• TASK STATEMENT
Please copy the records below word for word, from the line containing "True or false: nodes" through the end of the records, both included. Leave the pictures out of your answer.

---

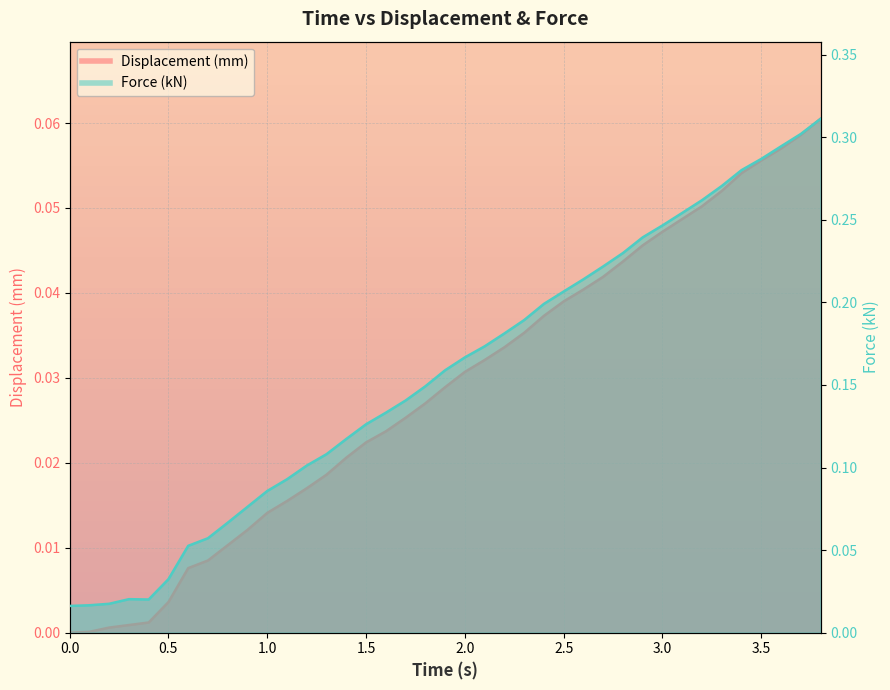

What is the maximum value for Force?

0.3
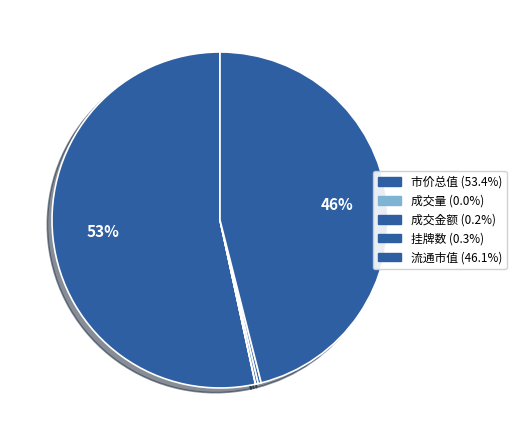

Count the number of slices in the pie.

5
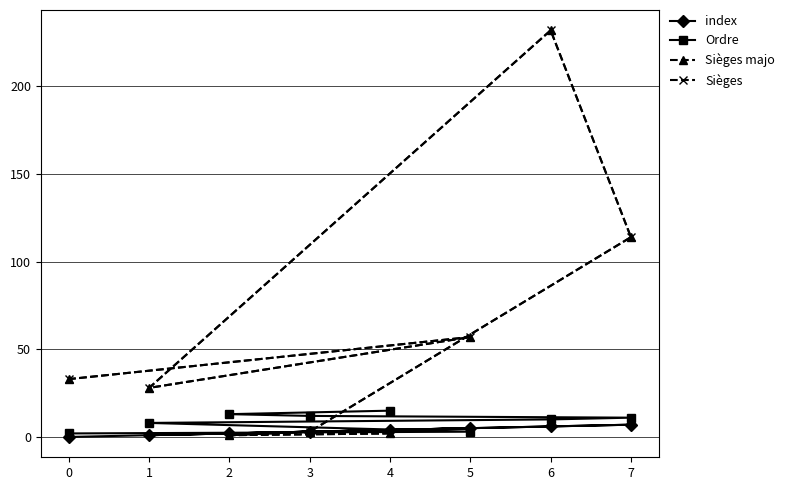

True or false: index and Sièges majo intersect in this chart.

False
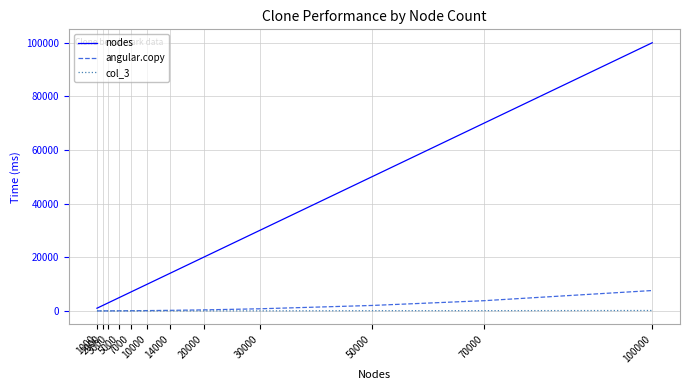

True or false: nodes has a value of 5000.0 at 5000.

True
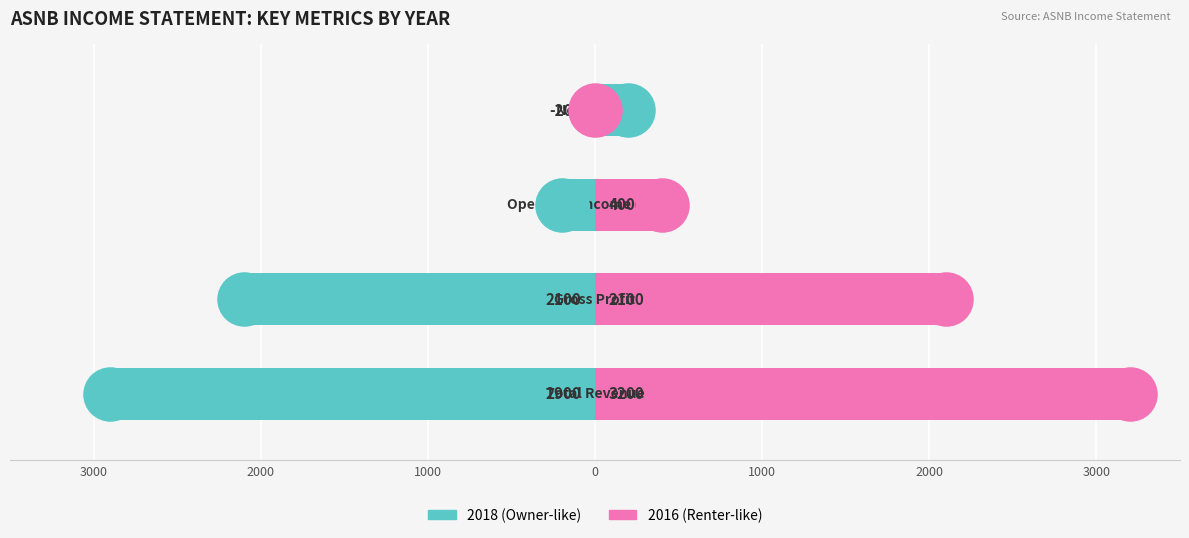

At how many categories does at least one series exceed 2197?

1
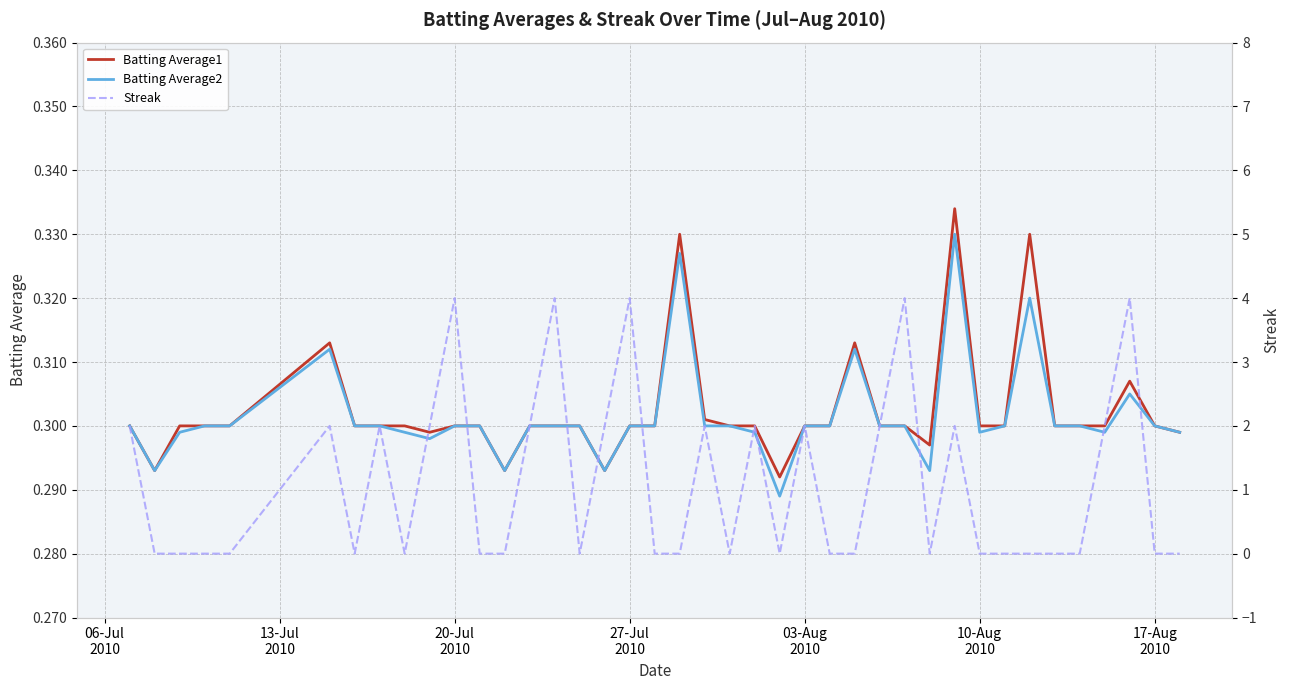

How many Batting Average1 values are between 0 and 1?

40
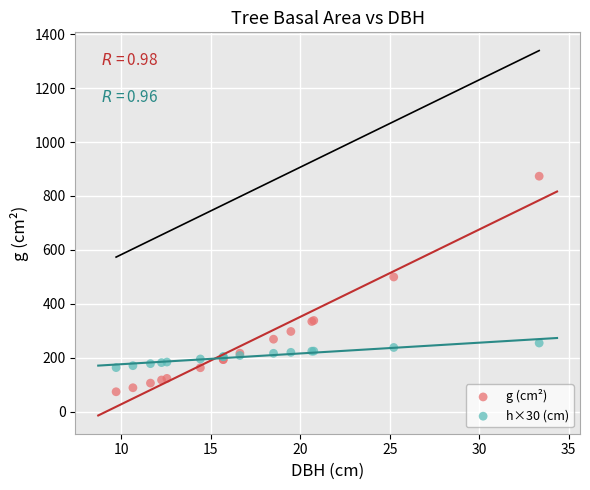

Which series reaches the maximum Y coordinate?

g (cm²)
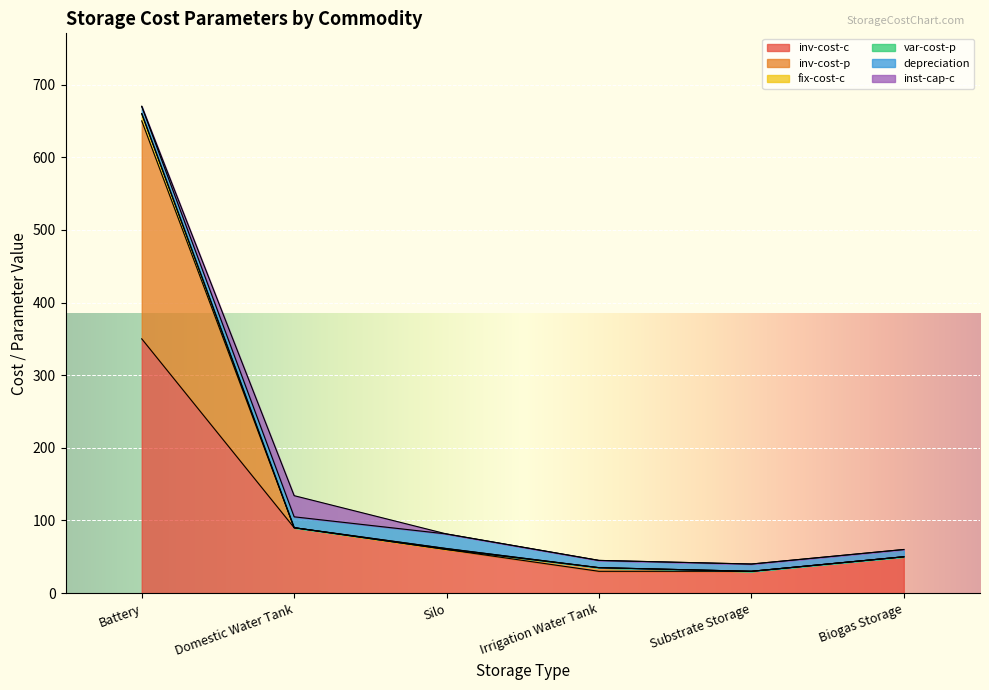

At which category is the sum across all series the highest?

Battery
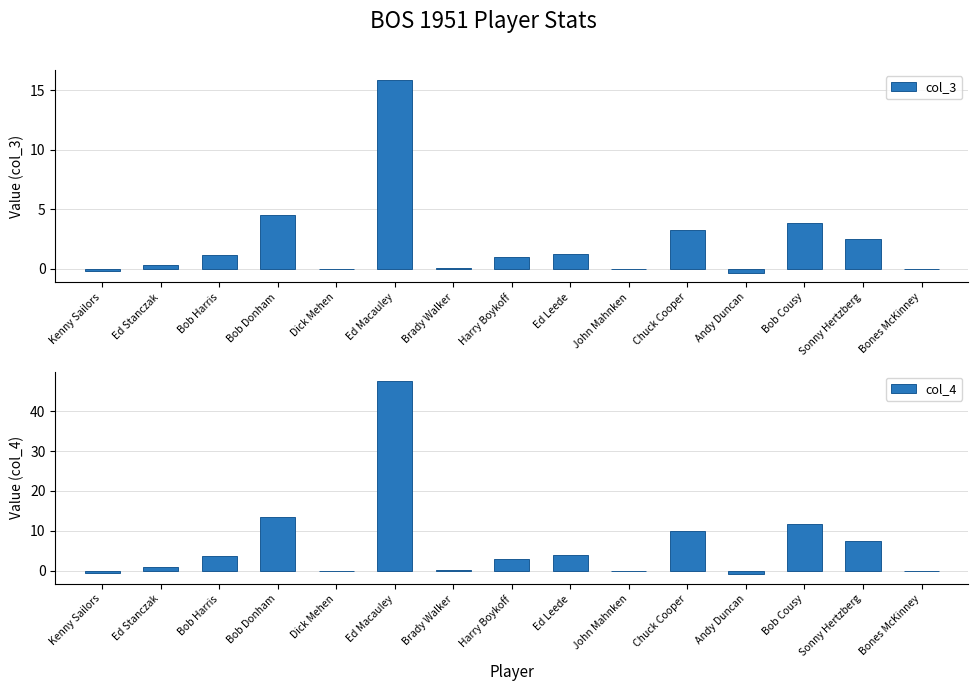

Reading left to right, transcribe all the data shown in this chart.

col_3: -0.2	0.3	1.2	4.5	0.0	15.9	0.1	1.0	1.3	0.0	3.3	-0.3	3.9	2.5	0.0
col_4: -0.6	0.9	3.6	13.4	0.0	47.5	0.3	3.0	3.9	0.0	9.9	-0.9	11.6	7.5	0.0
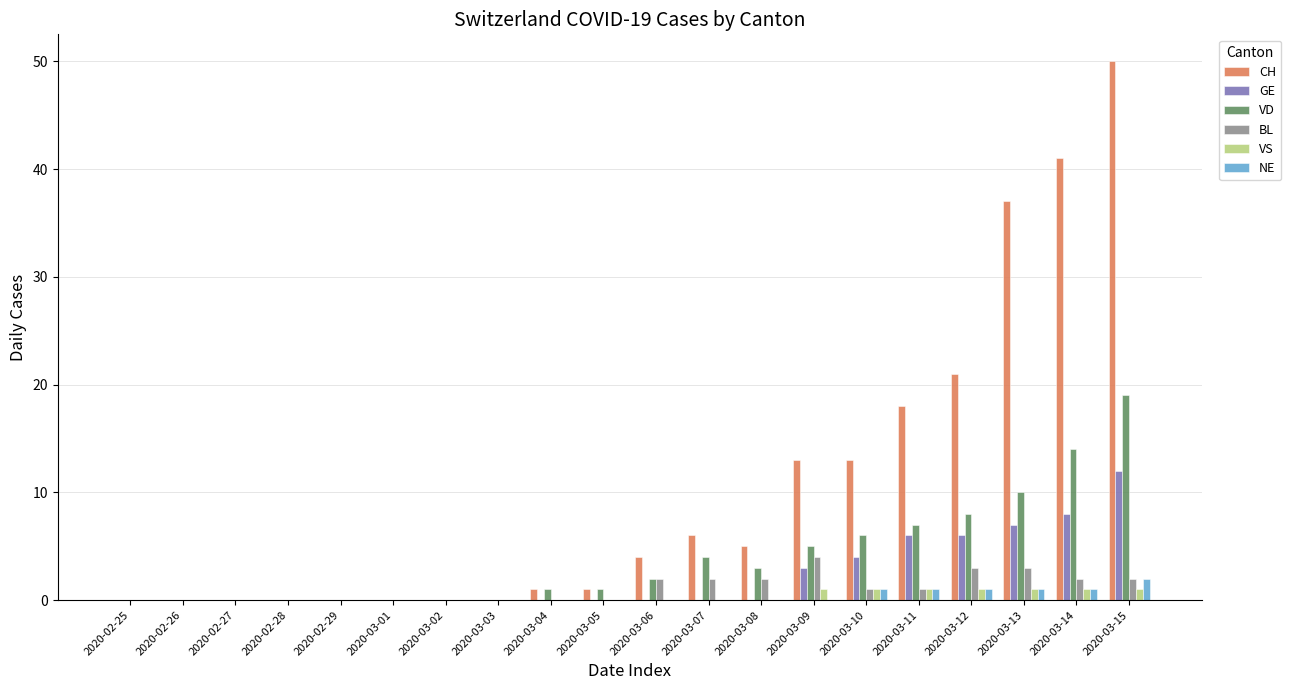

What is the sum of all GE values?

46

---

• ANSWER TO THIS TASK
True or false: nodes has a value of 5000.0 at 5000.

True

At how many categories does at least one series exceed 2197?

1

How many Batting Average1 values are between 0 and 1?

40

Which series reaches the maximum Y coordinate?

g (cm²)

At which category is the sum across all series the highest?

Battery

Reading left to right, transcribe all the data shown in this chart.

col_3: -0.2	0.3	1.2	4.5	0.0	15.9	0.1	1.0	1.3	0.0	3.3	-0.3	3.9	2.5	0.0
col_4: -0.6	0.9	3.6	13.4	0.0	47.5	0.3	3.0	3.9	0.0	9.9	-0.9	11.6	7.5	0.0

What is the sum of all GE values?

46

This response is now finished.